Susamın hazinesi elbette bunlarla sınırlı değil. Folik asit açısından oldukça zengin olan bu bitki lifli yapısıyla da hazinesinin değerine değer katıyor.

İnsanoğlunun kullandığı en eski tohumlardan biri olarak bilinen susamla ilgili ilk kayıt MÖ 3000’lere kadar gidiyor. İnsanlığın 5000 yılın üzerinde bir süredir kullandığı susamın ilk kullanılmaya başladığı yer tam bir muamma.

Uzak Doğu’da, susamın Çin’e kadar ne zaman uzandığı konusu kesin değil. Bazı kaynaklar Çinlilerin susam yağını fenerlerinde 5.000 yıl öncesinde kullanmaya başladığını söylerken diğer kaynaklar da susamın Çin’e ilk olarak yaklaşık 2.000 yıl önce girdiğini söylüyor. Her iki iddia da bulundukları yerden doğru olabilir. Susam; ilk olarak yağının kullanıldığı, daha sonraları besin değerlerinin zenginliğinin keşfedilip yiyecek olarak mutfaklara giren bir bitki olduğu düşünülüyor. Dolayısıyla susam yağının susamdan önce insanoğlunun yaşamına girmiş olması daha mantıklı duruyor. Her ne kadar Uzak Doğu’daki tarihi biraz karmaşık olsa da, susam günümüzde Uzak Doğu mutfağının olmazsa olmazı haline gelmiştir.

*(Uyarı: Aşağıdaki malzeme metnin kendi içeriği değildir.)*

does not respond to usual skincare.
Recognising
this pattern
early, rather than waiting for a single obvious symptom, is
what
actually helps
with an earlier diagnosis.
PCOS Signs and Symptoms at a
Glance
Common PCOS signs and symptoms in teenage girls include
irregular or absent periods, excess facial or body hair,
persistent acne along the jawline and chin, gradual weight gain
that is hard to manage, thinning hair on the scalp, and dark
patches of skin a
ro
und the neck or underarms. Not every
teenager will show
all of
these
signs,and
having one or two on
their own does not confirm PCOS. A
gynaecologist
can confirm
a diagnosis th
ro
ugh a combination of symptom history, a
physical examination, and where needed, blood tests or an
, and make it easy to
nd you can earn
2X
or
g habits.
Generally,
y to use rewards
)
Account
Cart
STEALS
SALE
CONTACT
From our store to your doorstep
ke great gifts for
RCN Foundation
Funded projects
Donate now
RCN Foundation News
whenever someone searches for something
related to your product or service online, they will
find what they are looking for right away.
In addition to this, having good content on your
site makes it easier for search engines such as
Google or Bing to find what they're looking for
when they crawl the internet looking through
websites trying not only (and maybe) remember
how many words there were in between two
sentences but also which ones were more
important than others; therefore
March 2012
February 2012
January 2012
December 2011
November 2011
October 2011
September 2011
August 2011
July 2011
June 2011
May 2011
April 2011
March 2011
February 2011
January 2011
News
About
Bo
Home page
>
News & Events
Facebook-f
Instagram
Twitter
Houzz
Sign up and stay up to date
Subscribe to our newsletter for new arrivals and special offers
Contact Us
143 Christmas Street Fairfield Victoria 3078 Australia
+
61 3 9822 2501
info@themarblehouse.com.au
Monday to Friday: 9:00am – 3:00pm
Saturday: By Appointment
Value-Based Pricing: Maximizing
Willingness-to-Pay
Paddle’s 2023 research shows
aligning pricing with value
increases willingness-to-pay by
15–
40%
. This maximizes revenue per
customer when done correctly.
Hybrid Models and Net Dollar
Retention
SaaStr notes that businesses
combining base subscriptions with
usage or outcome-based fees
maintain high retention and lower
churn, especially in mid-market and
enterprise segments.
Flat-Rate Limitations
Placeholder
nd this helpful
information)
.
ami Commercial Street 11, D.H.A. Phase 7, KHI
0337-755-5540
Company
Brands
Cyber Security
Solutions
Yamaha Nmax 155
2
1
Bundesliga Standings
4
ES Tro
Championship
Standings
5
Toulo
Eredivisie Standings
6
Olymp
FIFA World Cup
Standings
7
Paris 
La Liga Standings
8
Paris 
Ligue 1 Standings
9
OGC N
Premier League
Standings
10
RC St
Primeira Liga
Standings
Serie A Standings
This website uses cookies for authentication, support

Kesin belgelere dayandırılamasa da susamın aslen Hindistan kökenli olduğu da düşünülüyor. Birçok Hindu efsanesinde yer almış olmasından dolayı susamın kaynağının Hindistan olabileceği üzerinde duruluyor. Bu efsanelere göre, susam tohumu bir ölümsüzlük simgesi olarak görülüyordu.

Bizim de kahvaltılarımızın önemli aktörlerinden biri olan tahin & pekmezdeki tahinin ham maddesi ve tabii ki simitte olmazsa olmaz olan susamın, insanlık tarihindeki yerini içerdiği zengin hazinesiyle fazlasıyla hak ettiğini söylememiz yanlış olmaz. Geleneksel tedaviden aydınlatmaya, sindirim sisteminden dolaşım sistemine, içerdiği omega-6 yağ asitleri, antioksidanları sayesinde büyük bir zenginliği küçücük bir tohuma sığıyor.